USW researcher Dr Emma Hayhurst wins £50,000 prize to develop urinary tract infection test

Dr Emma Hayhurst

Dr Emma Hayhurst is among 39 to be honoured in the Women in Innovation awards to mark International Women’s Day on 8 March

A scientist at the University of South Wales (USW) who helped to make a rapid test for Covid-19 has received £50,000 in funding to further develop the same technology to better diagnose one of the world’s most common infections.

Dr Emma Hayhurst, a Senior Lecturer in Molecular Biology in USW’s School of Applied Sciences, has received the funding from Innovate UK’s Women in Innovation Awards to help with additional development of a rapid test which will speed up the diagnosis of urinary tract infections (UTIs). 

Dr Hayhurst was one of the founders of USW spin-out company Llusern Scientific - alongside USW research colleagues Dr Jeroen Nieuwland and Dr Ali Roula. The team, who had already been researching the use of LAMP testing to detect UTIs, was able to apply their research for use as a speedy Covid-19 diagnosis device within weeks of the pandemic starting. It uses a simple nasal swab to test a patient for Covid, and is able to work without the need for laboratory processing.

Having been given the Women in Innovation Awards funding, Dr Hayhurst will be using it to focus on improving the diagnosis of UTIs. 

More than 90% of UTI sufferers are women

“UTIs are the most common infection globally - more than 90% of sufferers are women - and the risk of suffering from UTI increases with age,” Dr Hayhurst said.

“Even an ‘uncomplicated’ UTI can cause severe pain and discomfort, and UTIs can also be fatal if not properly diagnosed and treated. More than 5,000 people die from a UTI every year in England and Wales.

“Because UTI diagnosis has been overlooked for so long, treatments are often given on the basis of vague or inaccurate diagnostic tools, which means that many of the millions and millions of antibiotics prescribed to treat UTIs are unnecessary or inappropriate. This contributes to the spread of antibiotic resistance.


“The Llusern test would quickly detect which bacteria is causing a UTI, allowing better treatment decisions to be made.  It is portable, affordable, gives a result in 30 minutes and easy to use – users would need less than one hour’s training to be able to carry out a diagnostic test, which would give a simple positive or negative result.”
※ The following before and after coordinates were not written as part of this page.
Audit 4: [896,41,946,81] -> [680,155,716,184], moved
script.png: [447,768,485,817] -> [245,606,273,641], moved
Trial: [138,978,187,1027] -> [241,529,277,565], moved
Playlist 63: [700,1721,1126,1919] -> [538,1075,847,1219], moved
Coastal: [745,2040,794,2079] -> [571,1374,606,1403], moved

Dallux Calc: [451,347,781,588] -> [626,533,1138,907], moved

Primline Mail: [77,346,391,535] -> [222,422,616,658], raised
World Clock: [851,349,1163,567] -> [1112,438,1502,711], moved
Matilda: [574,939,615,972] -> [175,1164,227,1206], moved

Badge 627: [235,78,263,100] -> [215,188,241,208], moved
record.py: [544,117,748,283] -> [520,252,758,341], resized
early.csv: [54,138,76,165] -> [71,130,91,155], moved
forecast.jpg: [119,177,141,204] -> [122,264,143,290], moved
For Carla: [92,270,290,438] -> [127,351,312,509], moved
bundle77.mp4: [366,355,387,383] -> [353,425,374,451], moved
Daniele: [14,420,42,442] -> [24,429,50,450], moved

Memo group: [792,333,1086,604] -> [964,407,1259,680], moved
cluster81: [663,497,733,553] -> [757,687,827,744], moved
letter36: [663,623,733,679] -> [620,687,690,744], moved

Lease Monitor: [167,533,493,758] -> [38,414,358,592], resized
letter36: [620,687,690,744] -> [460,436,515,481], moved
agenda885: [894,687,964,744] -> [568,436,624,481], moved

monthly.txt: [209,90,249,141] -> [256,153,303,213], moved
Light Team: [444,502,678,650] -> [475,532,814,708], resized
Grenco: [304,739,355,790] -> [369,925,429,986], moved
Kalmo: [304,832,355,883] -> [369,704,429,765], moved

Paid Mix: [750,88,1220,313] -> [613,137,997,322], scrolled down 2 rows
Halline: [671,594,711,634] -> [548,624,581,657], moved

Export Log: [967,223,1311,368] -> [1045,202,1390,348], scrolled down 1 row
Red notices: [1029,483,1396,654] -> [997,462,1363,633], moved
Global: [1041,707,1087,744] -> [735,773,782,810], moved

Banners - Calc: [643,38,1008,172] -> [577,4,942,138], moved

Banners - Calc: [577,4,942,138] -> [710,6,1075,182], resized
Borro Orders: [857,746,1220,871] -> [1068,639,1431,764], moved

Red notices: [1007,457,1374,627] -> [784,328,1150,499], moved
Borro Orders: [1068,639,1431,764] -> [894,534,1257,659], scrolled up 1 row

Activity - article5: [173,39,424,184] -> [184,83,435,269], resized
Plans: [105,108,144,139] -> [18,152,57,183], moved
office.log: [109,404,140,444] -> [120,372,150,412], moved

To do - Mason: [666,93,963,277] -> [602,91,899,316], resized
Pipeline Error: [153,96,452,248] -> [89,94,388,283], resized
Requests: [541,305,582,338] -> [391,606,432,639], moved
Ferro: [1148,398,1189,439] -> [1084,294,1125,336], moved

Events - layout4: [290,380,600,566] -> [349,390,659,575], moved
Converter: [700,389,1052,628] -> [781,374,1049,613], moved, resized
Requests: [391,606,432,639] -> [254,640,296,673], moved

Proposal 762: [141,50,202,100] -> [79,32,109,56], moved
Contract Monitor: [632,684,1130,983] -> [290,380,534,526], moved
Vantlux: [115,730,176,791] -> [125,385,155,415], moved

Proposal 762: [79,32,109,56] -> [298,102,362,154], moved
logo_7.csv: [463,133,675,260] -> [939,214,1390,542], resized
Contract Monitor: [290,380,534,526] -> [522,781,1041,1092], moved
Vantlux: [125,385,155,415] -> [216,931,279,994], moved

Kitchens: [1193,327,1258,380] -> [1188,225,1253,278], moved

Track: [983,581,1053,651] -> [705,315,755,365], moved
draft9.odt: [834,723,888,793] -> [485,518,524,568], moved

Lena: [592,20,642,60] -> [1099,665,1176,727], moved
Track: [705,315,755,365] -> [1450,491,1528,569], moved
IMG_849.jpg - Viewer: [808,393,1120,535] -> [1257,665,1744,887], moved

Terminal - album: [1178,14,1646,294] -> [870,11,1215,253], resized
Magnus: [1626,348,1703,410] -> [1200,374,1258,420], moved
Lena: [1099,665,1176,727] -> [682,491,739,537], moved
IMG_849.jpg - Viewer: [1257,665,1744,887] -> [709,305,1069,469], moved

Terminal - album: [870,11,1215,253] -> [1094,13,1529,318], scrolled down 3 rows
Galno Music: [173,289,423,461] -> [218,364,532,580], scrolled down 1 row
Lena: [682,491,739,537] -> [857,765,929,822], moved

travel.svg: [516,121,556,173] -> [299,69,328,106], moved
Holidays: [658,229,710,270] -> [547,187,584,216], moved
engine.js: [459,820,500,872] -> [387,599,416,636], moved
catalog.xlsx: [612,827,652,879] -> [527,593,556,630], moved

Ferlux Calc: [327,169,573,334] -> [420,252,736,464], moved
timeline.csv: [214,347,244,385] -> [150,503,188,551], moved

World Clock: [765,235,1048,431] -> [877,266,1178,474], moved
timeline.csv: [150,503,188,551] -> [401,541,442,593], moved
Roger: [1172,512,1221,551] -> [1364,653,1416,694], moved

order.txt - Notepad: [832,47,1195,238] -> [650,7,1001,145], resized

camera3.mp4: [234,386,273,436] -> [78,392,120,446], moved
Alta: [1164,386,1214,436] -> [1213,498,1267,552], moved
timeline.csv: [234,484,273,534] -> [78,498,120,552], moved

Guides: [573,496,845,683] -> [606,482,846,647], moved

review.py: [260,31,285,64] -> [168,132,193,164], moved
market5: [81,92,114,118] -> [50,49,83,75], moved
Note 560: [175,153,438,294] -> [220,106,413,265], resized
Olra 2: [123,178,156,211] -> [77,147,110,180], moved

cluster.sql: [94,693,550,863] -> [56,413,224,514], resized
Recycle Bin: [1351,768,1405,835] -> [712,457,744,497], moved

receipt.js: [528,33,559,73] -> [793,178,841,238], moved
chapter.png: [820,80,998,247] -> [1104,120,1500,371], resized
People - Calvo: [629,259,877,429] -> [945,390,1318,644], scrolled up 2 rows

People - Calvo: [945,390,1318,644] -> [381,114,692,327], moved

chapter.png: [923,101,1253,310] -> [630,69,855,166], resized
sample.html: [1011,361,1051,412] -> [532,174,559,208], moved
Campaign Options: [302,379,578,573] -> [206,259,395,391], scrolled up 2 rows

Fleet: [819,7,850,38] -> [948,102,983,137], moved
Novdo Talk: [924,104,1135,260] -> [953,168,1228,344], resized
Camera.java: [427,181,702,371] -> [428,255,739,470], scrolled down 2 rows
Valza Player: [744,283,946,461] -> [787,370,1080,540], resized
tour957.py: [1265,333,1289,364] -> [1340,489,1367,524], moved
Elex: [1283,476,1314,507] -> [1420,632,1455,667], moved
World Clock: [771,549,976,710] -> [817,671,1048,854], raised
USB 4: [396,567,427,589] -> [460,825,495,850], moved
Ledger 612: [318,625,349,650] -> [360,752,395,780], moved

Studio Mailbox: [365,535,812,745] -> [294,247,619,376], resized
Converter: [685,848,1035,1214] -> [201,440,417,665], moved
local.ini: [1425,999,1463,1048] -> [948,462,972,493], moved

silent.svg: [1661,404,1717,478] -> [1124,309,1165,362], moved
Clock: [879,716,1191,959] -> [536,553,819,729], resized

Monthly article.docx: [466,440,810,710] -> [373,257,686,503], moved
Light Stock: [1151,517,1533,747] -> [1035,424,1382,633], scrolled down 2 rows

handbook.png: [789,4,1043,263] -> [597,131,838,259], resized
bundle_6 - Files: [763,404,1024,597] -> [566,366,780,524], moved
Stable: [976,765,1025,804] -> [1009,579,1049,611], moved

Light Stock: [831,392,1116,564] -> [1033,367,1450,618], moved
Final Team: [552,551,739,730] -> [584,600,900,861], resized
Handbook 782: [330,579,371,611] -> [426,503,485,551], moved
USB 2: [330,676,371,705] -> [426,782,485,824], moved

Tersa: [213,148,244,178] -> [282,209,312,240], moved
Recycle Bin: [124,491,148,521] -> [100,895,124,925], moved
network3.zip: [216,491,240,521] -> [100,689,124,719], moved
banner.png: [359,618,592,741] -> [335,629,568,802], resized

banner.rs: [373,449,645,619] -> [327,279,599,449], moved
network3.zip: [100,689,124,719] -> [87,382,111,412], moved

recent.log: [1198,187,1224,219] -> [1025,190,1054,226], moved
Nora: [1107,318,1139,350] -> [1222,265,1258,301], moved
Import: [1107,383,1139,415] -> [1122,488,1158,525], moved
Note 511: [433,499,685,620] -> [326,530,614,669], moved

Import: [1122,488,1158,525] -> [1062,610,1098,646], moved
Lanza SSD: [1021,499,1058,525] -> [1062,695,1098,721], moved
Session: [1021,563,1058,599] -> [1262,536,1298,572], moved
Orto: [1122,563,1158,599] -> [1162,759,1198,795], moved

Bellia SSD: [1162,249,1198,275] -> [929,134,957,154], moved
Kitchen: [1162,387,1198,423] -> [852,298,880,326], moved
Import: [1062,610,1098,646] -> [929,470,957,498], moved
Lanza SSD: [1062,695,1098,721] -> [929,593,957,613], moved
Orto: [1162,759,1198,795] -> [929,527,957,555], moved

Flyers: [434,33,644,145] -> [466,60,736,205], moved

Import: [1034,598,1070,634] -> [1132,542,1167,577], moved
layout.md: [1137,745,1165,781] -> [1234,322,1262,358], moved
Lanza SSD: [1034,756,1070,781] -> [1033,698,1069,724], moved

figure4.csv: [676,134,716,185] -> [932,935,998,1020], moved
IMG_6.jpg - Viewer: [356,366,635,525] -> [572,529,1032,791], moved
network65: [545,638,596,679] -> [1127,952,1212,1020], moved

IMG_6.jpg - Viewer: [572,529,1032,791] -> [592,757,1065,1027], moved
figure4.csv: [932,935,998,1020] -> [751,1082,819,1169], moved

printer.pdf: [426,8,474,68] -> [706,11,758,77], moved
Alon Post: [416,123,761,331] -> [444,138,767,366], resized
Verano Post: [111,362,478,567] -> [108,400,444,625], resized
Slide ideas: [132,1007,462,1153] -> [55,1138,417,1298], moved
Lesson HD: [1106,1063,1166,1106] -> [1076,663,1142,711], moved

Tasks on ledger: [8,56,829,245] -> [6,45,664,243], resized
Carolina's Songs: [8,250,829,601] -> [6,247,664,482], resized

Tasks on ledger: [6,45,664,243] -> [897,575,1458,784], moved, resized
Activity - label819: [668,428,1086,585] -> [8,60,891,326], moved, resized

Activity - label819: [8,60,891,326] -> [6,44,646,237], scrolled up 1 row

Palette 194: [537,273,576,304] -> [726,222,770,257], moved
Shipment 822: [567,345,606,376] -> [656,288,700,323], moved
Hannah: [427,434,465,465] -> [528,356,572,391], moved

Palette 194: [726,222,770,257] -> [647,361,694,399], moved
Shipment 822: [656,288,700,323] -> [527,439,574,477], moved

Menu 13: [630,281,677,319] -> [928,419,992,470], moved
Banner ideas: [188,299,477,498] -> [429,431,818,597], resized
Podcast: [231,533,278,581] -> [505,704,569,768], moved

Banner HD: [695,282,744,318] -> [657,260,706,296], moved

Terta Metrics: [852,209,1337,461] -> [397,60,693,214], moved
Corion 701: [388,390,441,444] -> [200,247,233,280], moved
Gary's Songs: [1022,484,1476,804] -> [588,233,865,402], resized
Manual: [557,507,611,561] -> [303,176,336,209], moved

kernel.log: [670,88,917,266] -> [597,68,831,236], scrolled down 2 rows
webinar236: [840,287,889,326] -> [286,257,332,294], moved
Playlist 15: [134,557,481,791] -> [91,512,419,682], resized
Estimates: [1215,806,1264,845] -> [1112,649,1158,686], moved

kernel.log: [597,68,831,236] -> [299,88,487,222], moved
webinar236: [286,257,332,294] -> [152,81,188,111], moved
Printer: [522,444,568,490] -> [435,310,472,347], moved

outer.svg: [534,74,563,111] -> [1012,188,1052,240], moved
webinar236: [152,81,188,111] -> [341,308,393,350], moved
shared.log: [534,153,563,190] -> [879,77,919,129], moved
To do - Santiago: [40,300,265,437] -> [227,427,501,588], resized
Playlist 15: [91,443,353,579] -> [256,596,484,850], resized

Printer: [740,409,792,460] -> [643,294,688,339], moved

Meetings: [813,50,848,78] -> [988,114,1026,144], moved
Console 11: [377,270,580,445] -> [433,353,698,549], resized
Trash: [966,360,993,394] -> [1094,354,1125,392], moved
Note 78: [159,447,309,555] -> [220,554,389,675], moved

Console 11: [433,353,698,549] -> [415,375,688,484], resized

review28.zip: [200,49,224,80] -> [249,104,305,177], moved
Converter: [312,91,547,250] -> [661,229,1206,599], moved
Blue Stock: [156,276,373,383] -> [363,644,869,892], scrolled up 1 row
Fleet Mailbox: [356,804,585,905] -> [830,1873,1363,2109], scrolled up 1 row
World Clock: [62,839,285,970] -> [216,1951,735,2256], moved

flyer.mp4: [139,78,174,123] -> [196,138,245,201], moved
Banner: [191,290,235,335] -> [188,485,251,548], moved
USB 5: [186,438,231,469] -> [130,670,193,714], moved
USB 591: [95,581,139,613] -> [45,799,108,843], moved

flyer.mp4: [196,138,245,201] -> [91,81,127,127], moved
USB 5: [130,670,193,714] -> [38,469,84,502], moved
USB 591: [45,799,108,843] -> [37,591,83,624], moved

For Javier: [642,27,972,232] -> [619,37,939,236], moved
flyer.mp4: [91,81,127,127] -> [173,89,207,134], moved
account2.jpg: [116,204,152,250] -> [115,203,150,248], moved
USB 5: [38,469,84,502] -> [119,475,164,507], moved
"Our UTI test has the potential to be transformative for UTI diagnosis – reducing the associated illnesses and deaths and resulting in more tailored, appropriate antibiotic prescriptions."

The funding from the Women in Innovation Awards will also allow Dr Hayhurst to further pursue her ambition of increasing female representation within the STEM (Science, Technology, Engineering and Maths) disciplines, and address health inequalities.  

“I have worked on equality, diversity, and inclusion issues in STEM for many years and would love the opportunity to become a role model for innovation,” Dr Hayhurst said.

“I firmly believe that the more diversity we have in our workforce, the more innovative solutions we will come up with, and the better chance we all have of building a sustainable future.

“The further development of the LAMP test will strengthen Llusern’s core purpose, which is to address inequalities in healthcare by overcoming barriers to accurate diagnostics and giving everyone the chance to be diagnosed properly at point-of-care.”

Dr Hayhurst’s funding is from Innovate UK, a part of UK Research and Innovation, which has provided 40 Women in Innovation Awards to female entrepreneurs across the UK. The awards are now in their fourth year and are open to female founders, co-founders or senior decision-makers working in businesses that have been operating for at least a year.